We do know that a positive decision by our Legislature and governor did result in savings for the taxpayer. The Catastrophic Health Care Fund Board, (CAT Fund), of which I am a member, returned to the state general fund this session almost $30 million almost all due to folks getting insurance through the state health insurance exchange.

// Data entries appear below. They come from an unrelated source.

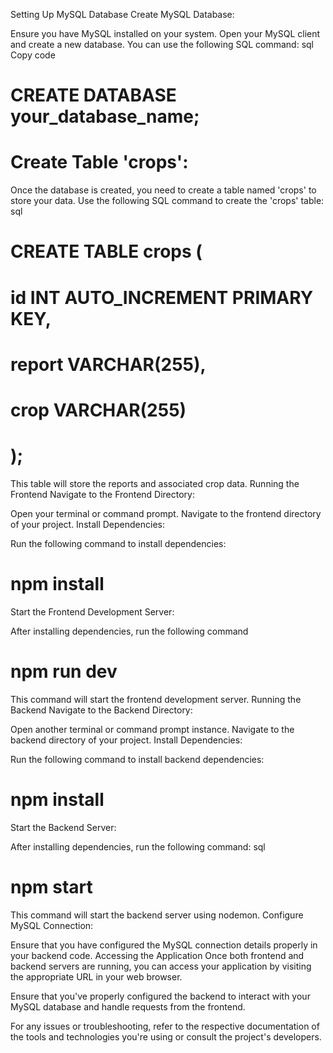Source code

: Setting Up MySQL Database
Create MySQL Database:

Ensure you have MySQL installed on your system.
Open your MySQL client and create a new database. You can use the following SQL command:
sql
Copy code

# CREATE DATABASE your_database_name;
# Create Table 'crops':

Once the database is created, you need to create a table named 'crops' to store your data.
Use the following SQL command to create the 'crops' table:
sql

# CREATE TABLE crops (
#  id INT AUTO_INCREMENT PRIMARY KEY,
#  report VARCHAR(255),
#  crop VARCHAR(255)
# );
This table will store the reports and associated crop data.
Running the Frontend
Navigate to the Frontend Directory:

Open your terminal or command prompt.
Navigate to the frontend directory of your project.
Install Dependencies:

Run the following command to install dependencies:
# npm install
Start the Frontend Development Server:

After installing dependencies, run the following command
# npm run dev
This command will start the frontend development server.
Running the Backend
Navigate to the Backend Directory:

Open another terminal or command prompt instance.
Navigate to the backend directory of your project.
Install Dependencies:

Run the following command to install backend dependencies:
# npm install
Start the Backend Server:

After installing dependencies, run the following command:
sql
# npm start
This command will start the backend server using nodemon.
Configure MySQL Connection:

Ensure that you have configured the MySQL connection details properly in your backend code.
Accessing the Application
Once both frontend and backend servers are running, you can access your application by visiting the appropriate URL in your web browser.

Ensure that you've properly configured the backend to interact with your MySQL database and handle requests from the frontend.

For any issues or troubleshooting, refer to the respective documentation of the tools and technologies you're using or consult the project's developers.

So were lives lost that we can pin on us legislators? Jenny Steinke’s story is compelling. Her death reminded me of another from years ago. I treated a young man with severe asthma who would never come in because he had no insurance or money. He struggled, always on the edge of a severe attack. I hospitalized him a couple times and saw him in the office whenever he came in, giving him as much free medicine as I could gather. He hated the disease, the disability, but worse, his mounting debt. But then I signed his death certificate when he was found dead at home at the age of 30. If he’d had insurance would he be alive now? Was this death inevitable? The death averted by appropriate care is much like that rain that doesn’t fall; hard to know, hard to count. But it was always my goal as a physician.
Now I make public policy. And it is still an honorable goal.

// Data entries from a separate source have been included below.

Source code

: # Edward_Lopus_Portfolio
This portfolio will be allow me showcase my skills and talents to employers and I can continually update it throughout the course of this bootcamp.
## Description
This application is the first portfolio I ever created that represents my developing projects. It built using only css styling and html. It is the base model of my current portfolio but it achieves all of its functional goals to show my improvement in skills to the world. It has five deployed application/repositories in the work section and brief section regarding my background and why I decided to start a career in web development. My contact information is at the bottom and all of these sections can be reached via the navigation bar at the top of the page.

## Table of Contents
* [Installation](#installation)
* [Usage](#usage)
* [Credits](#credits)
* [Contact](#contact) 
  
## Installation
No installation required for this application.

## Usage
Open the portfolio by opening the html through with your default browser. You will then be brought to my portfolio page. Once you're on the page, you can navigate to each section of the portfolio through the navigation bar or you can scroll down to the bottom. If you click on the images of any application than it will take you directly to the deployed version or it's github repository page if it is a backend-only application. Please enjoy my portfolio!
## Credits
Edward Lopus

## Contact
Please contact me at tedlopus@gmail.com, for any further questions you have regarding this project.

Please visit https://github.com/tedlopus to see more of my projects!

Every couple of months we get applications from counties to the CAT Fund. There end up being about 1,200 a year. We got a smaller batch in December, only about 120, since the case numbers are trending down thanks to the Your Health Idaho exchange. I went through those cases this morning to look for deaths or diseases that might have been prevented. It’s very hard to tell from the sketchy details provided. Here’s my list from just a tenth of the annual cases:
▪ 64-year-old male, income $800/mo; skin infection: tissue infection: DEATH taxpayer cost: $145K
▪ 42-year-old male, income $1200/mo; multi-organ failure: SURVIVED taxpayer cost: $36K
▪ 51-year-old male, income $200/mo; UTI; sepsis; DEATH taxpayer cost: $46K
▪ 32-year-old male, income $00/mo; tooth infection; neck infection; SURVIVED cost: $22K
▪ 56-year-old male, income $730/mo; heart disease: infection; DEATH cost:$165K
▪ 38-year-old male, income $2300/mo; Stroke; DEATH cost: $138K
▪ 56-year-old female, income $00/mo; GI bleed; DEATH cost $30K
▪ 62-year-old male, income $500/mo; pneumonia:cancer; DEATH cost $15K
Honestly, I really don’t know if all of these deaths could have been averted, I doubt anybody does. I did my best to communicate to the young man so long ago I would happily see him for no charge. I wanted him healthy and productive. But his disease, like Jenny Steinke’s, proved fatal.
There are so many reasons why our current indigent and catastrophic system is wrong. I will let you decide if it is killing people. But I can see a way out of this drought. And we are in one, can’t you see?
Dan Schmidt, a Democrat, is an Idaho state senator who lives in Moscow and represents District 5. Among his assignments is the Health and Welfare Committee.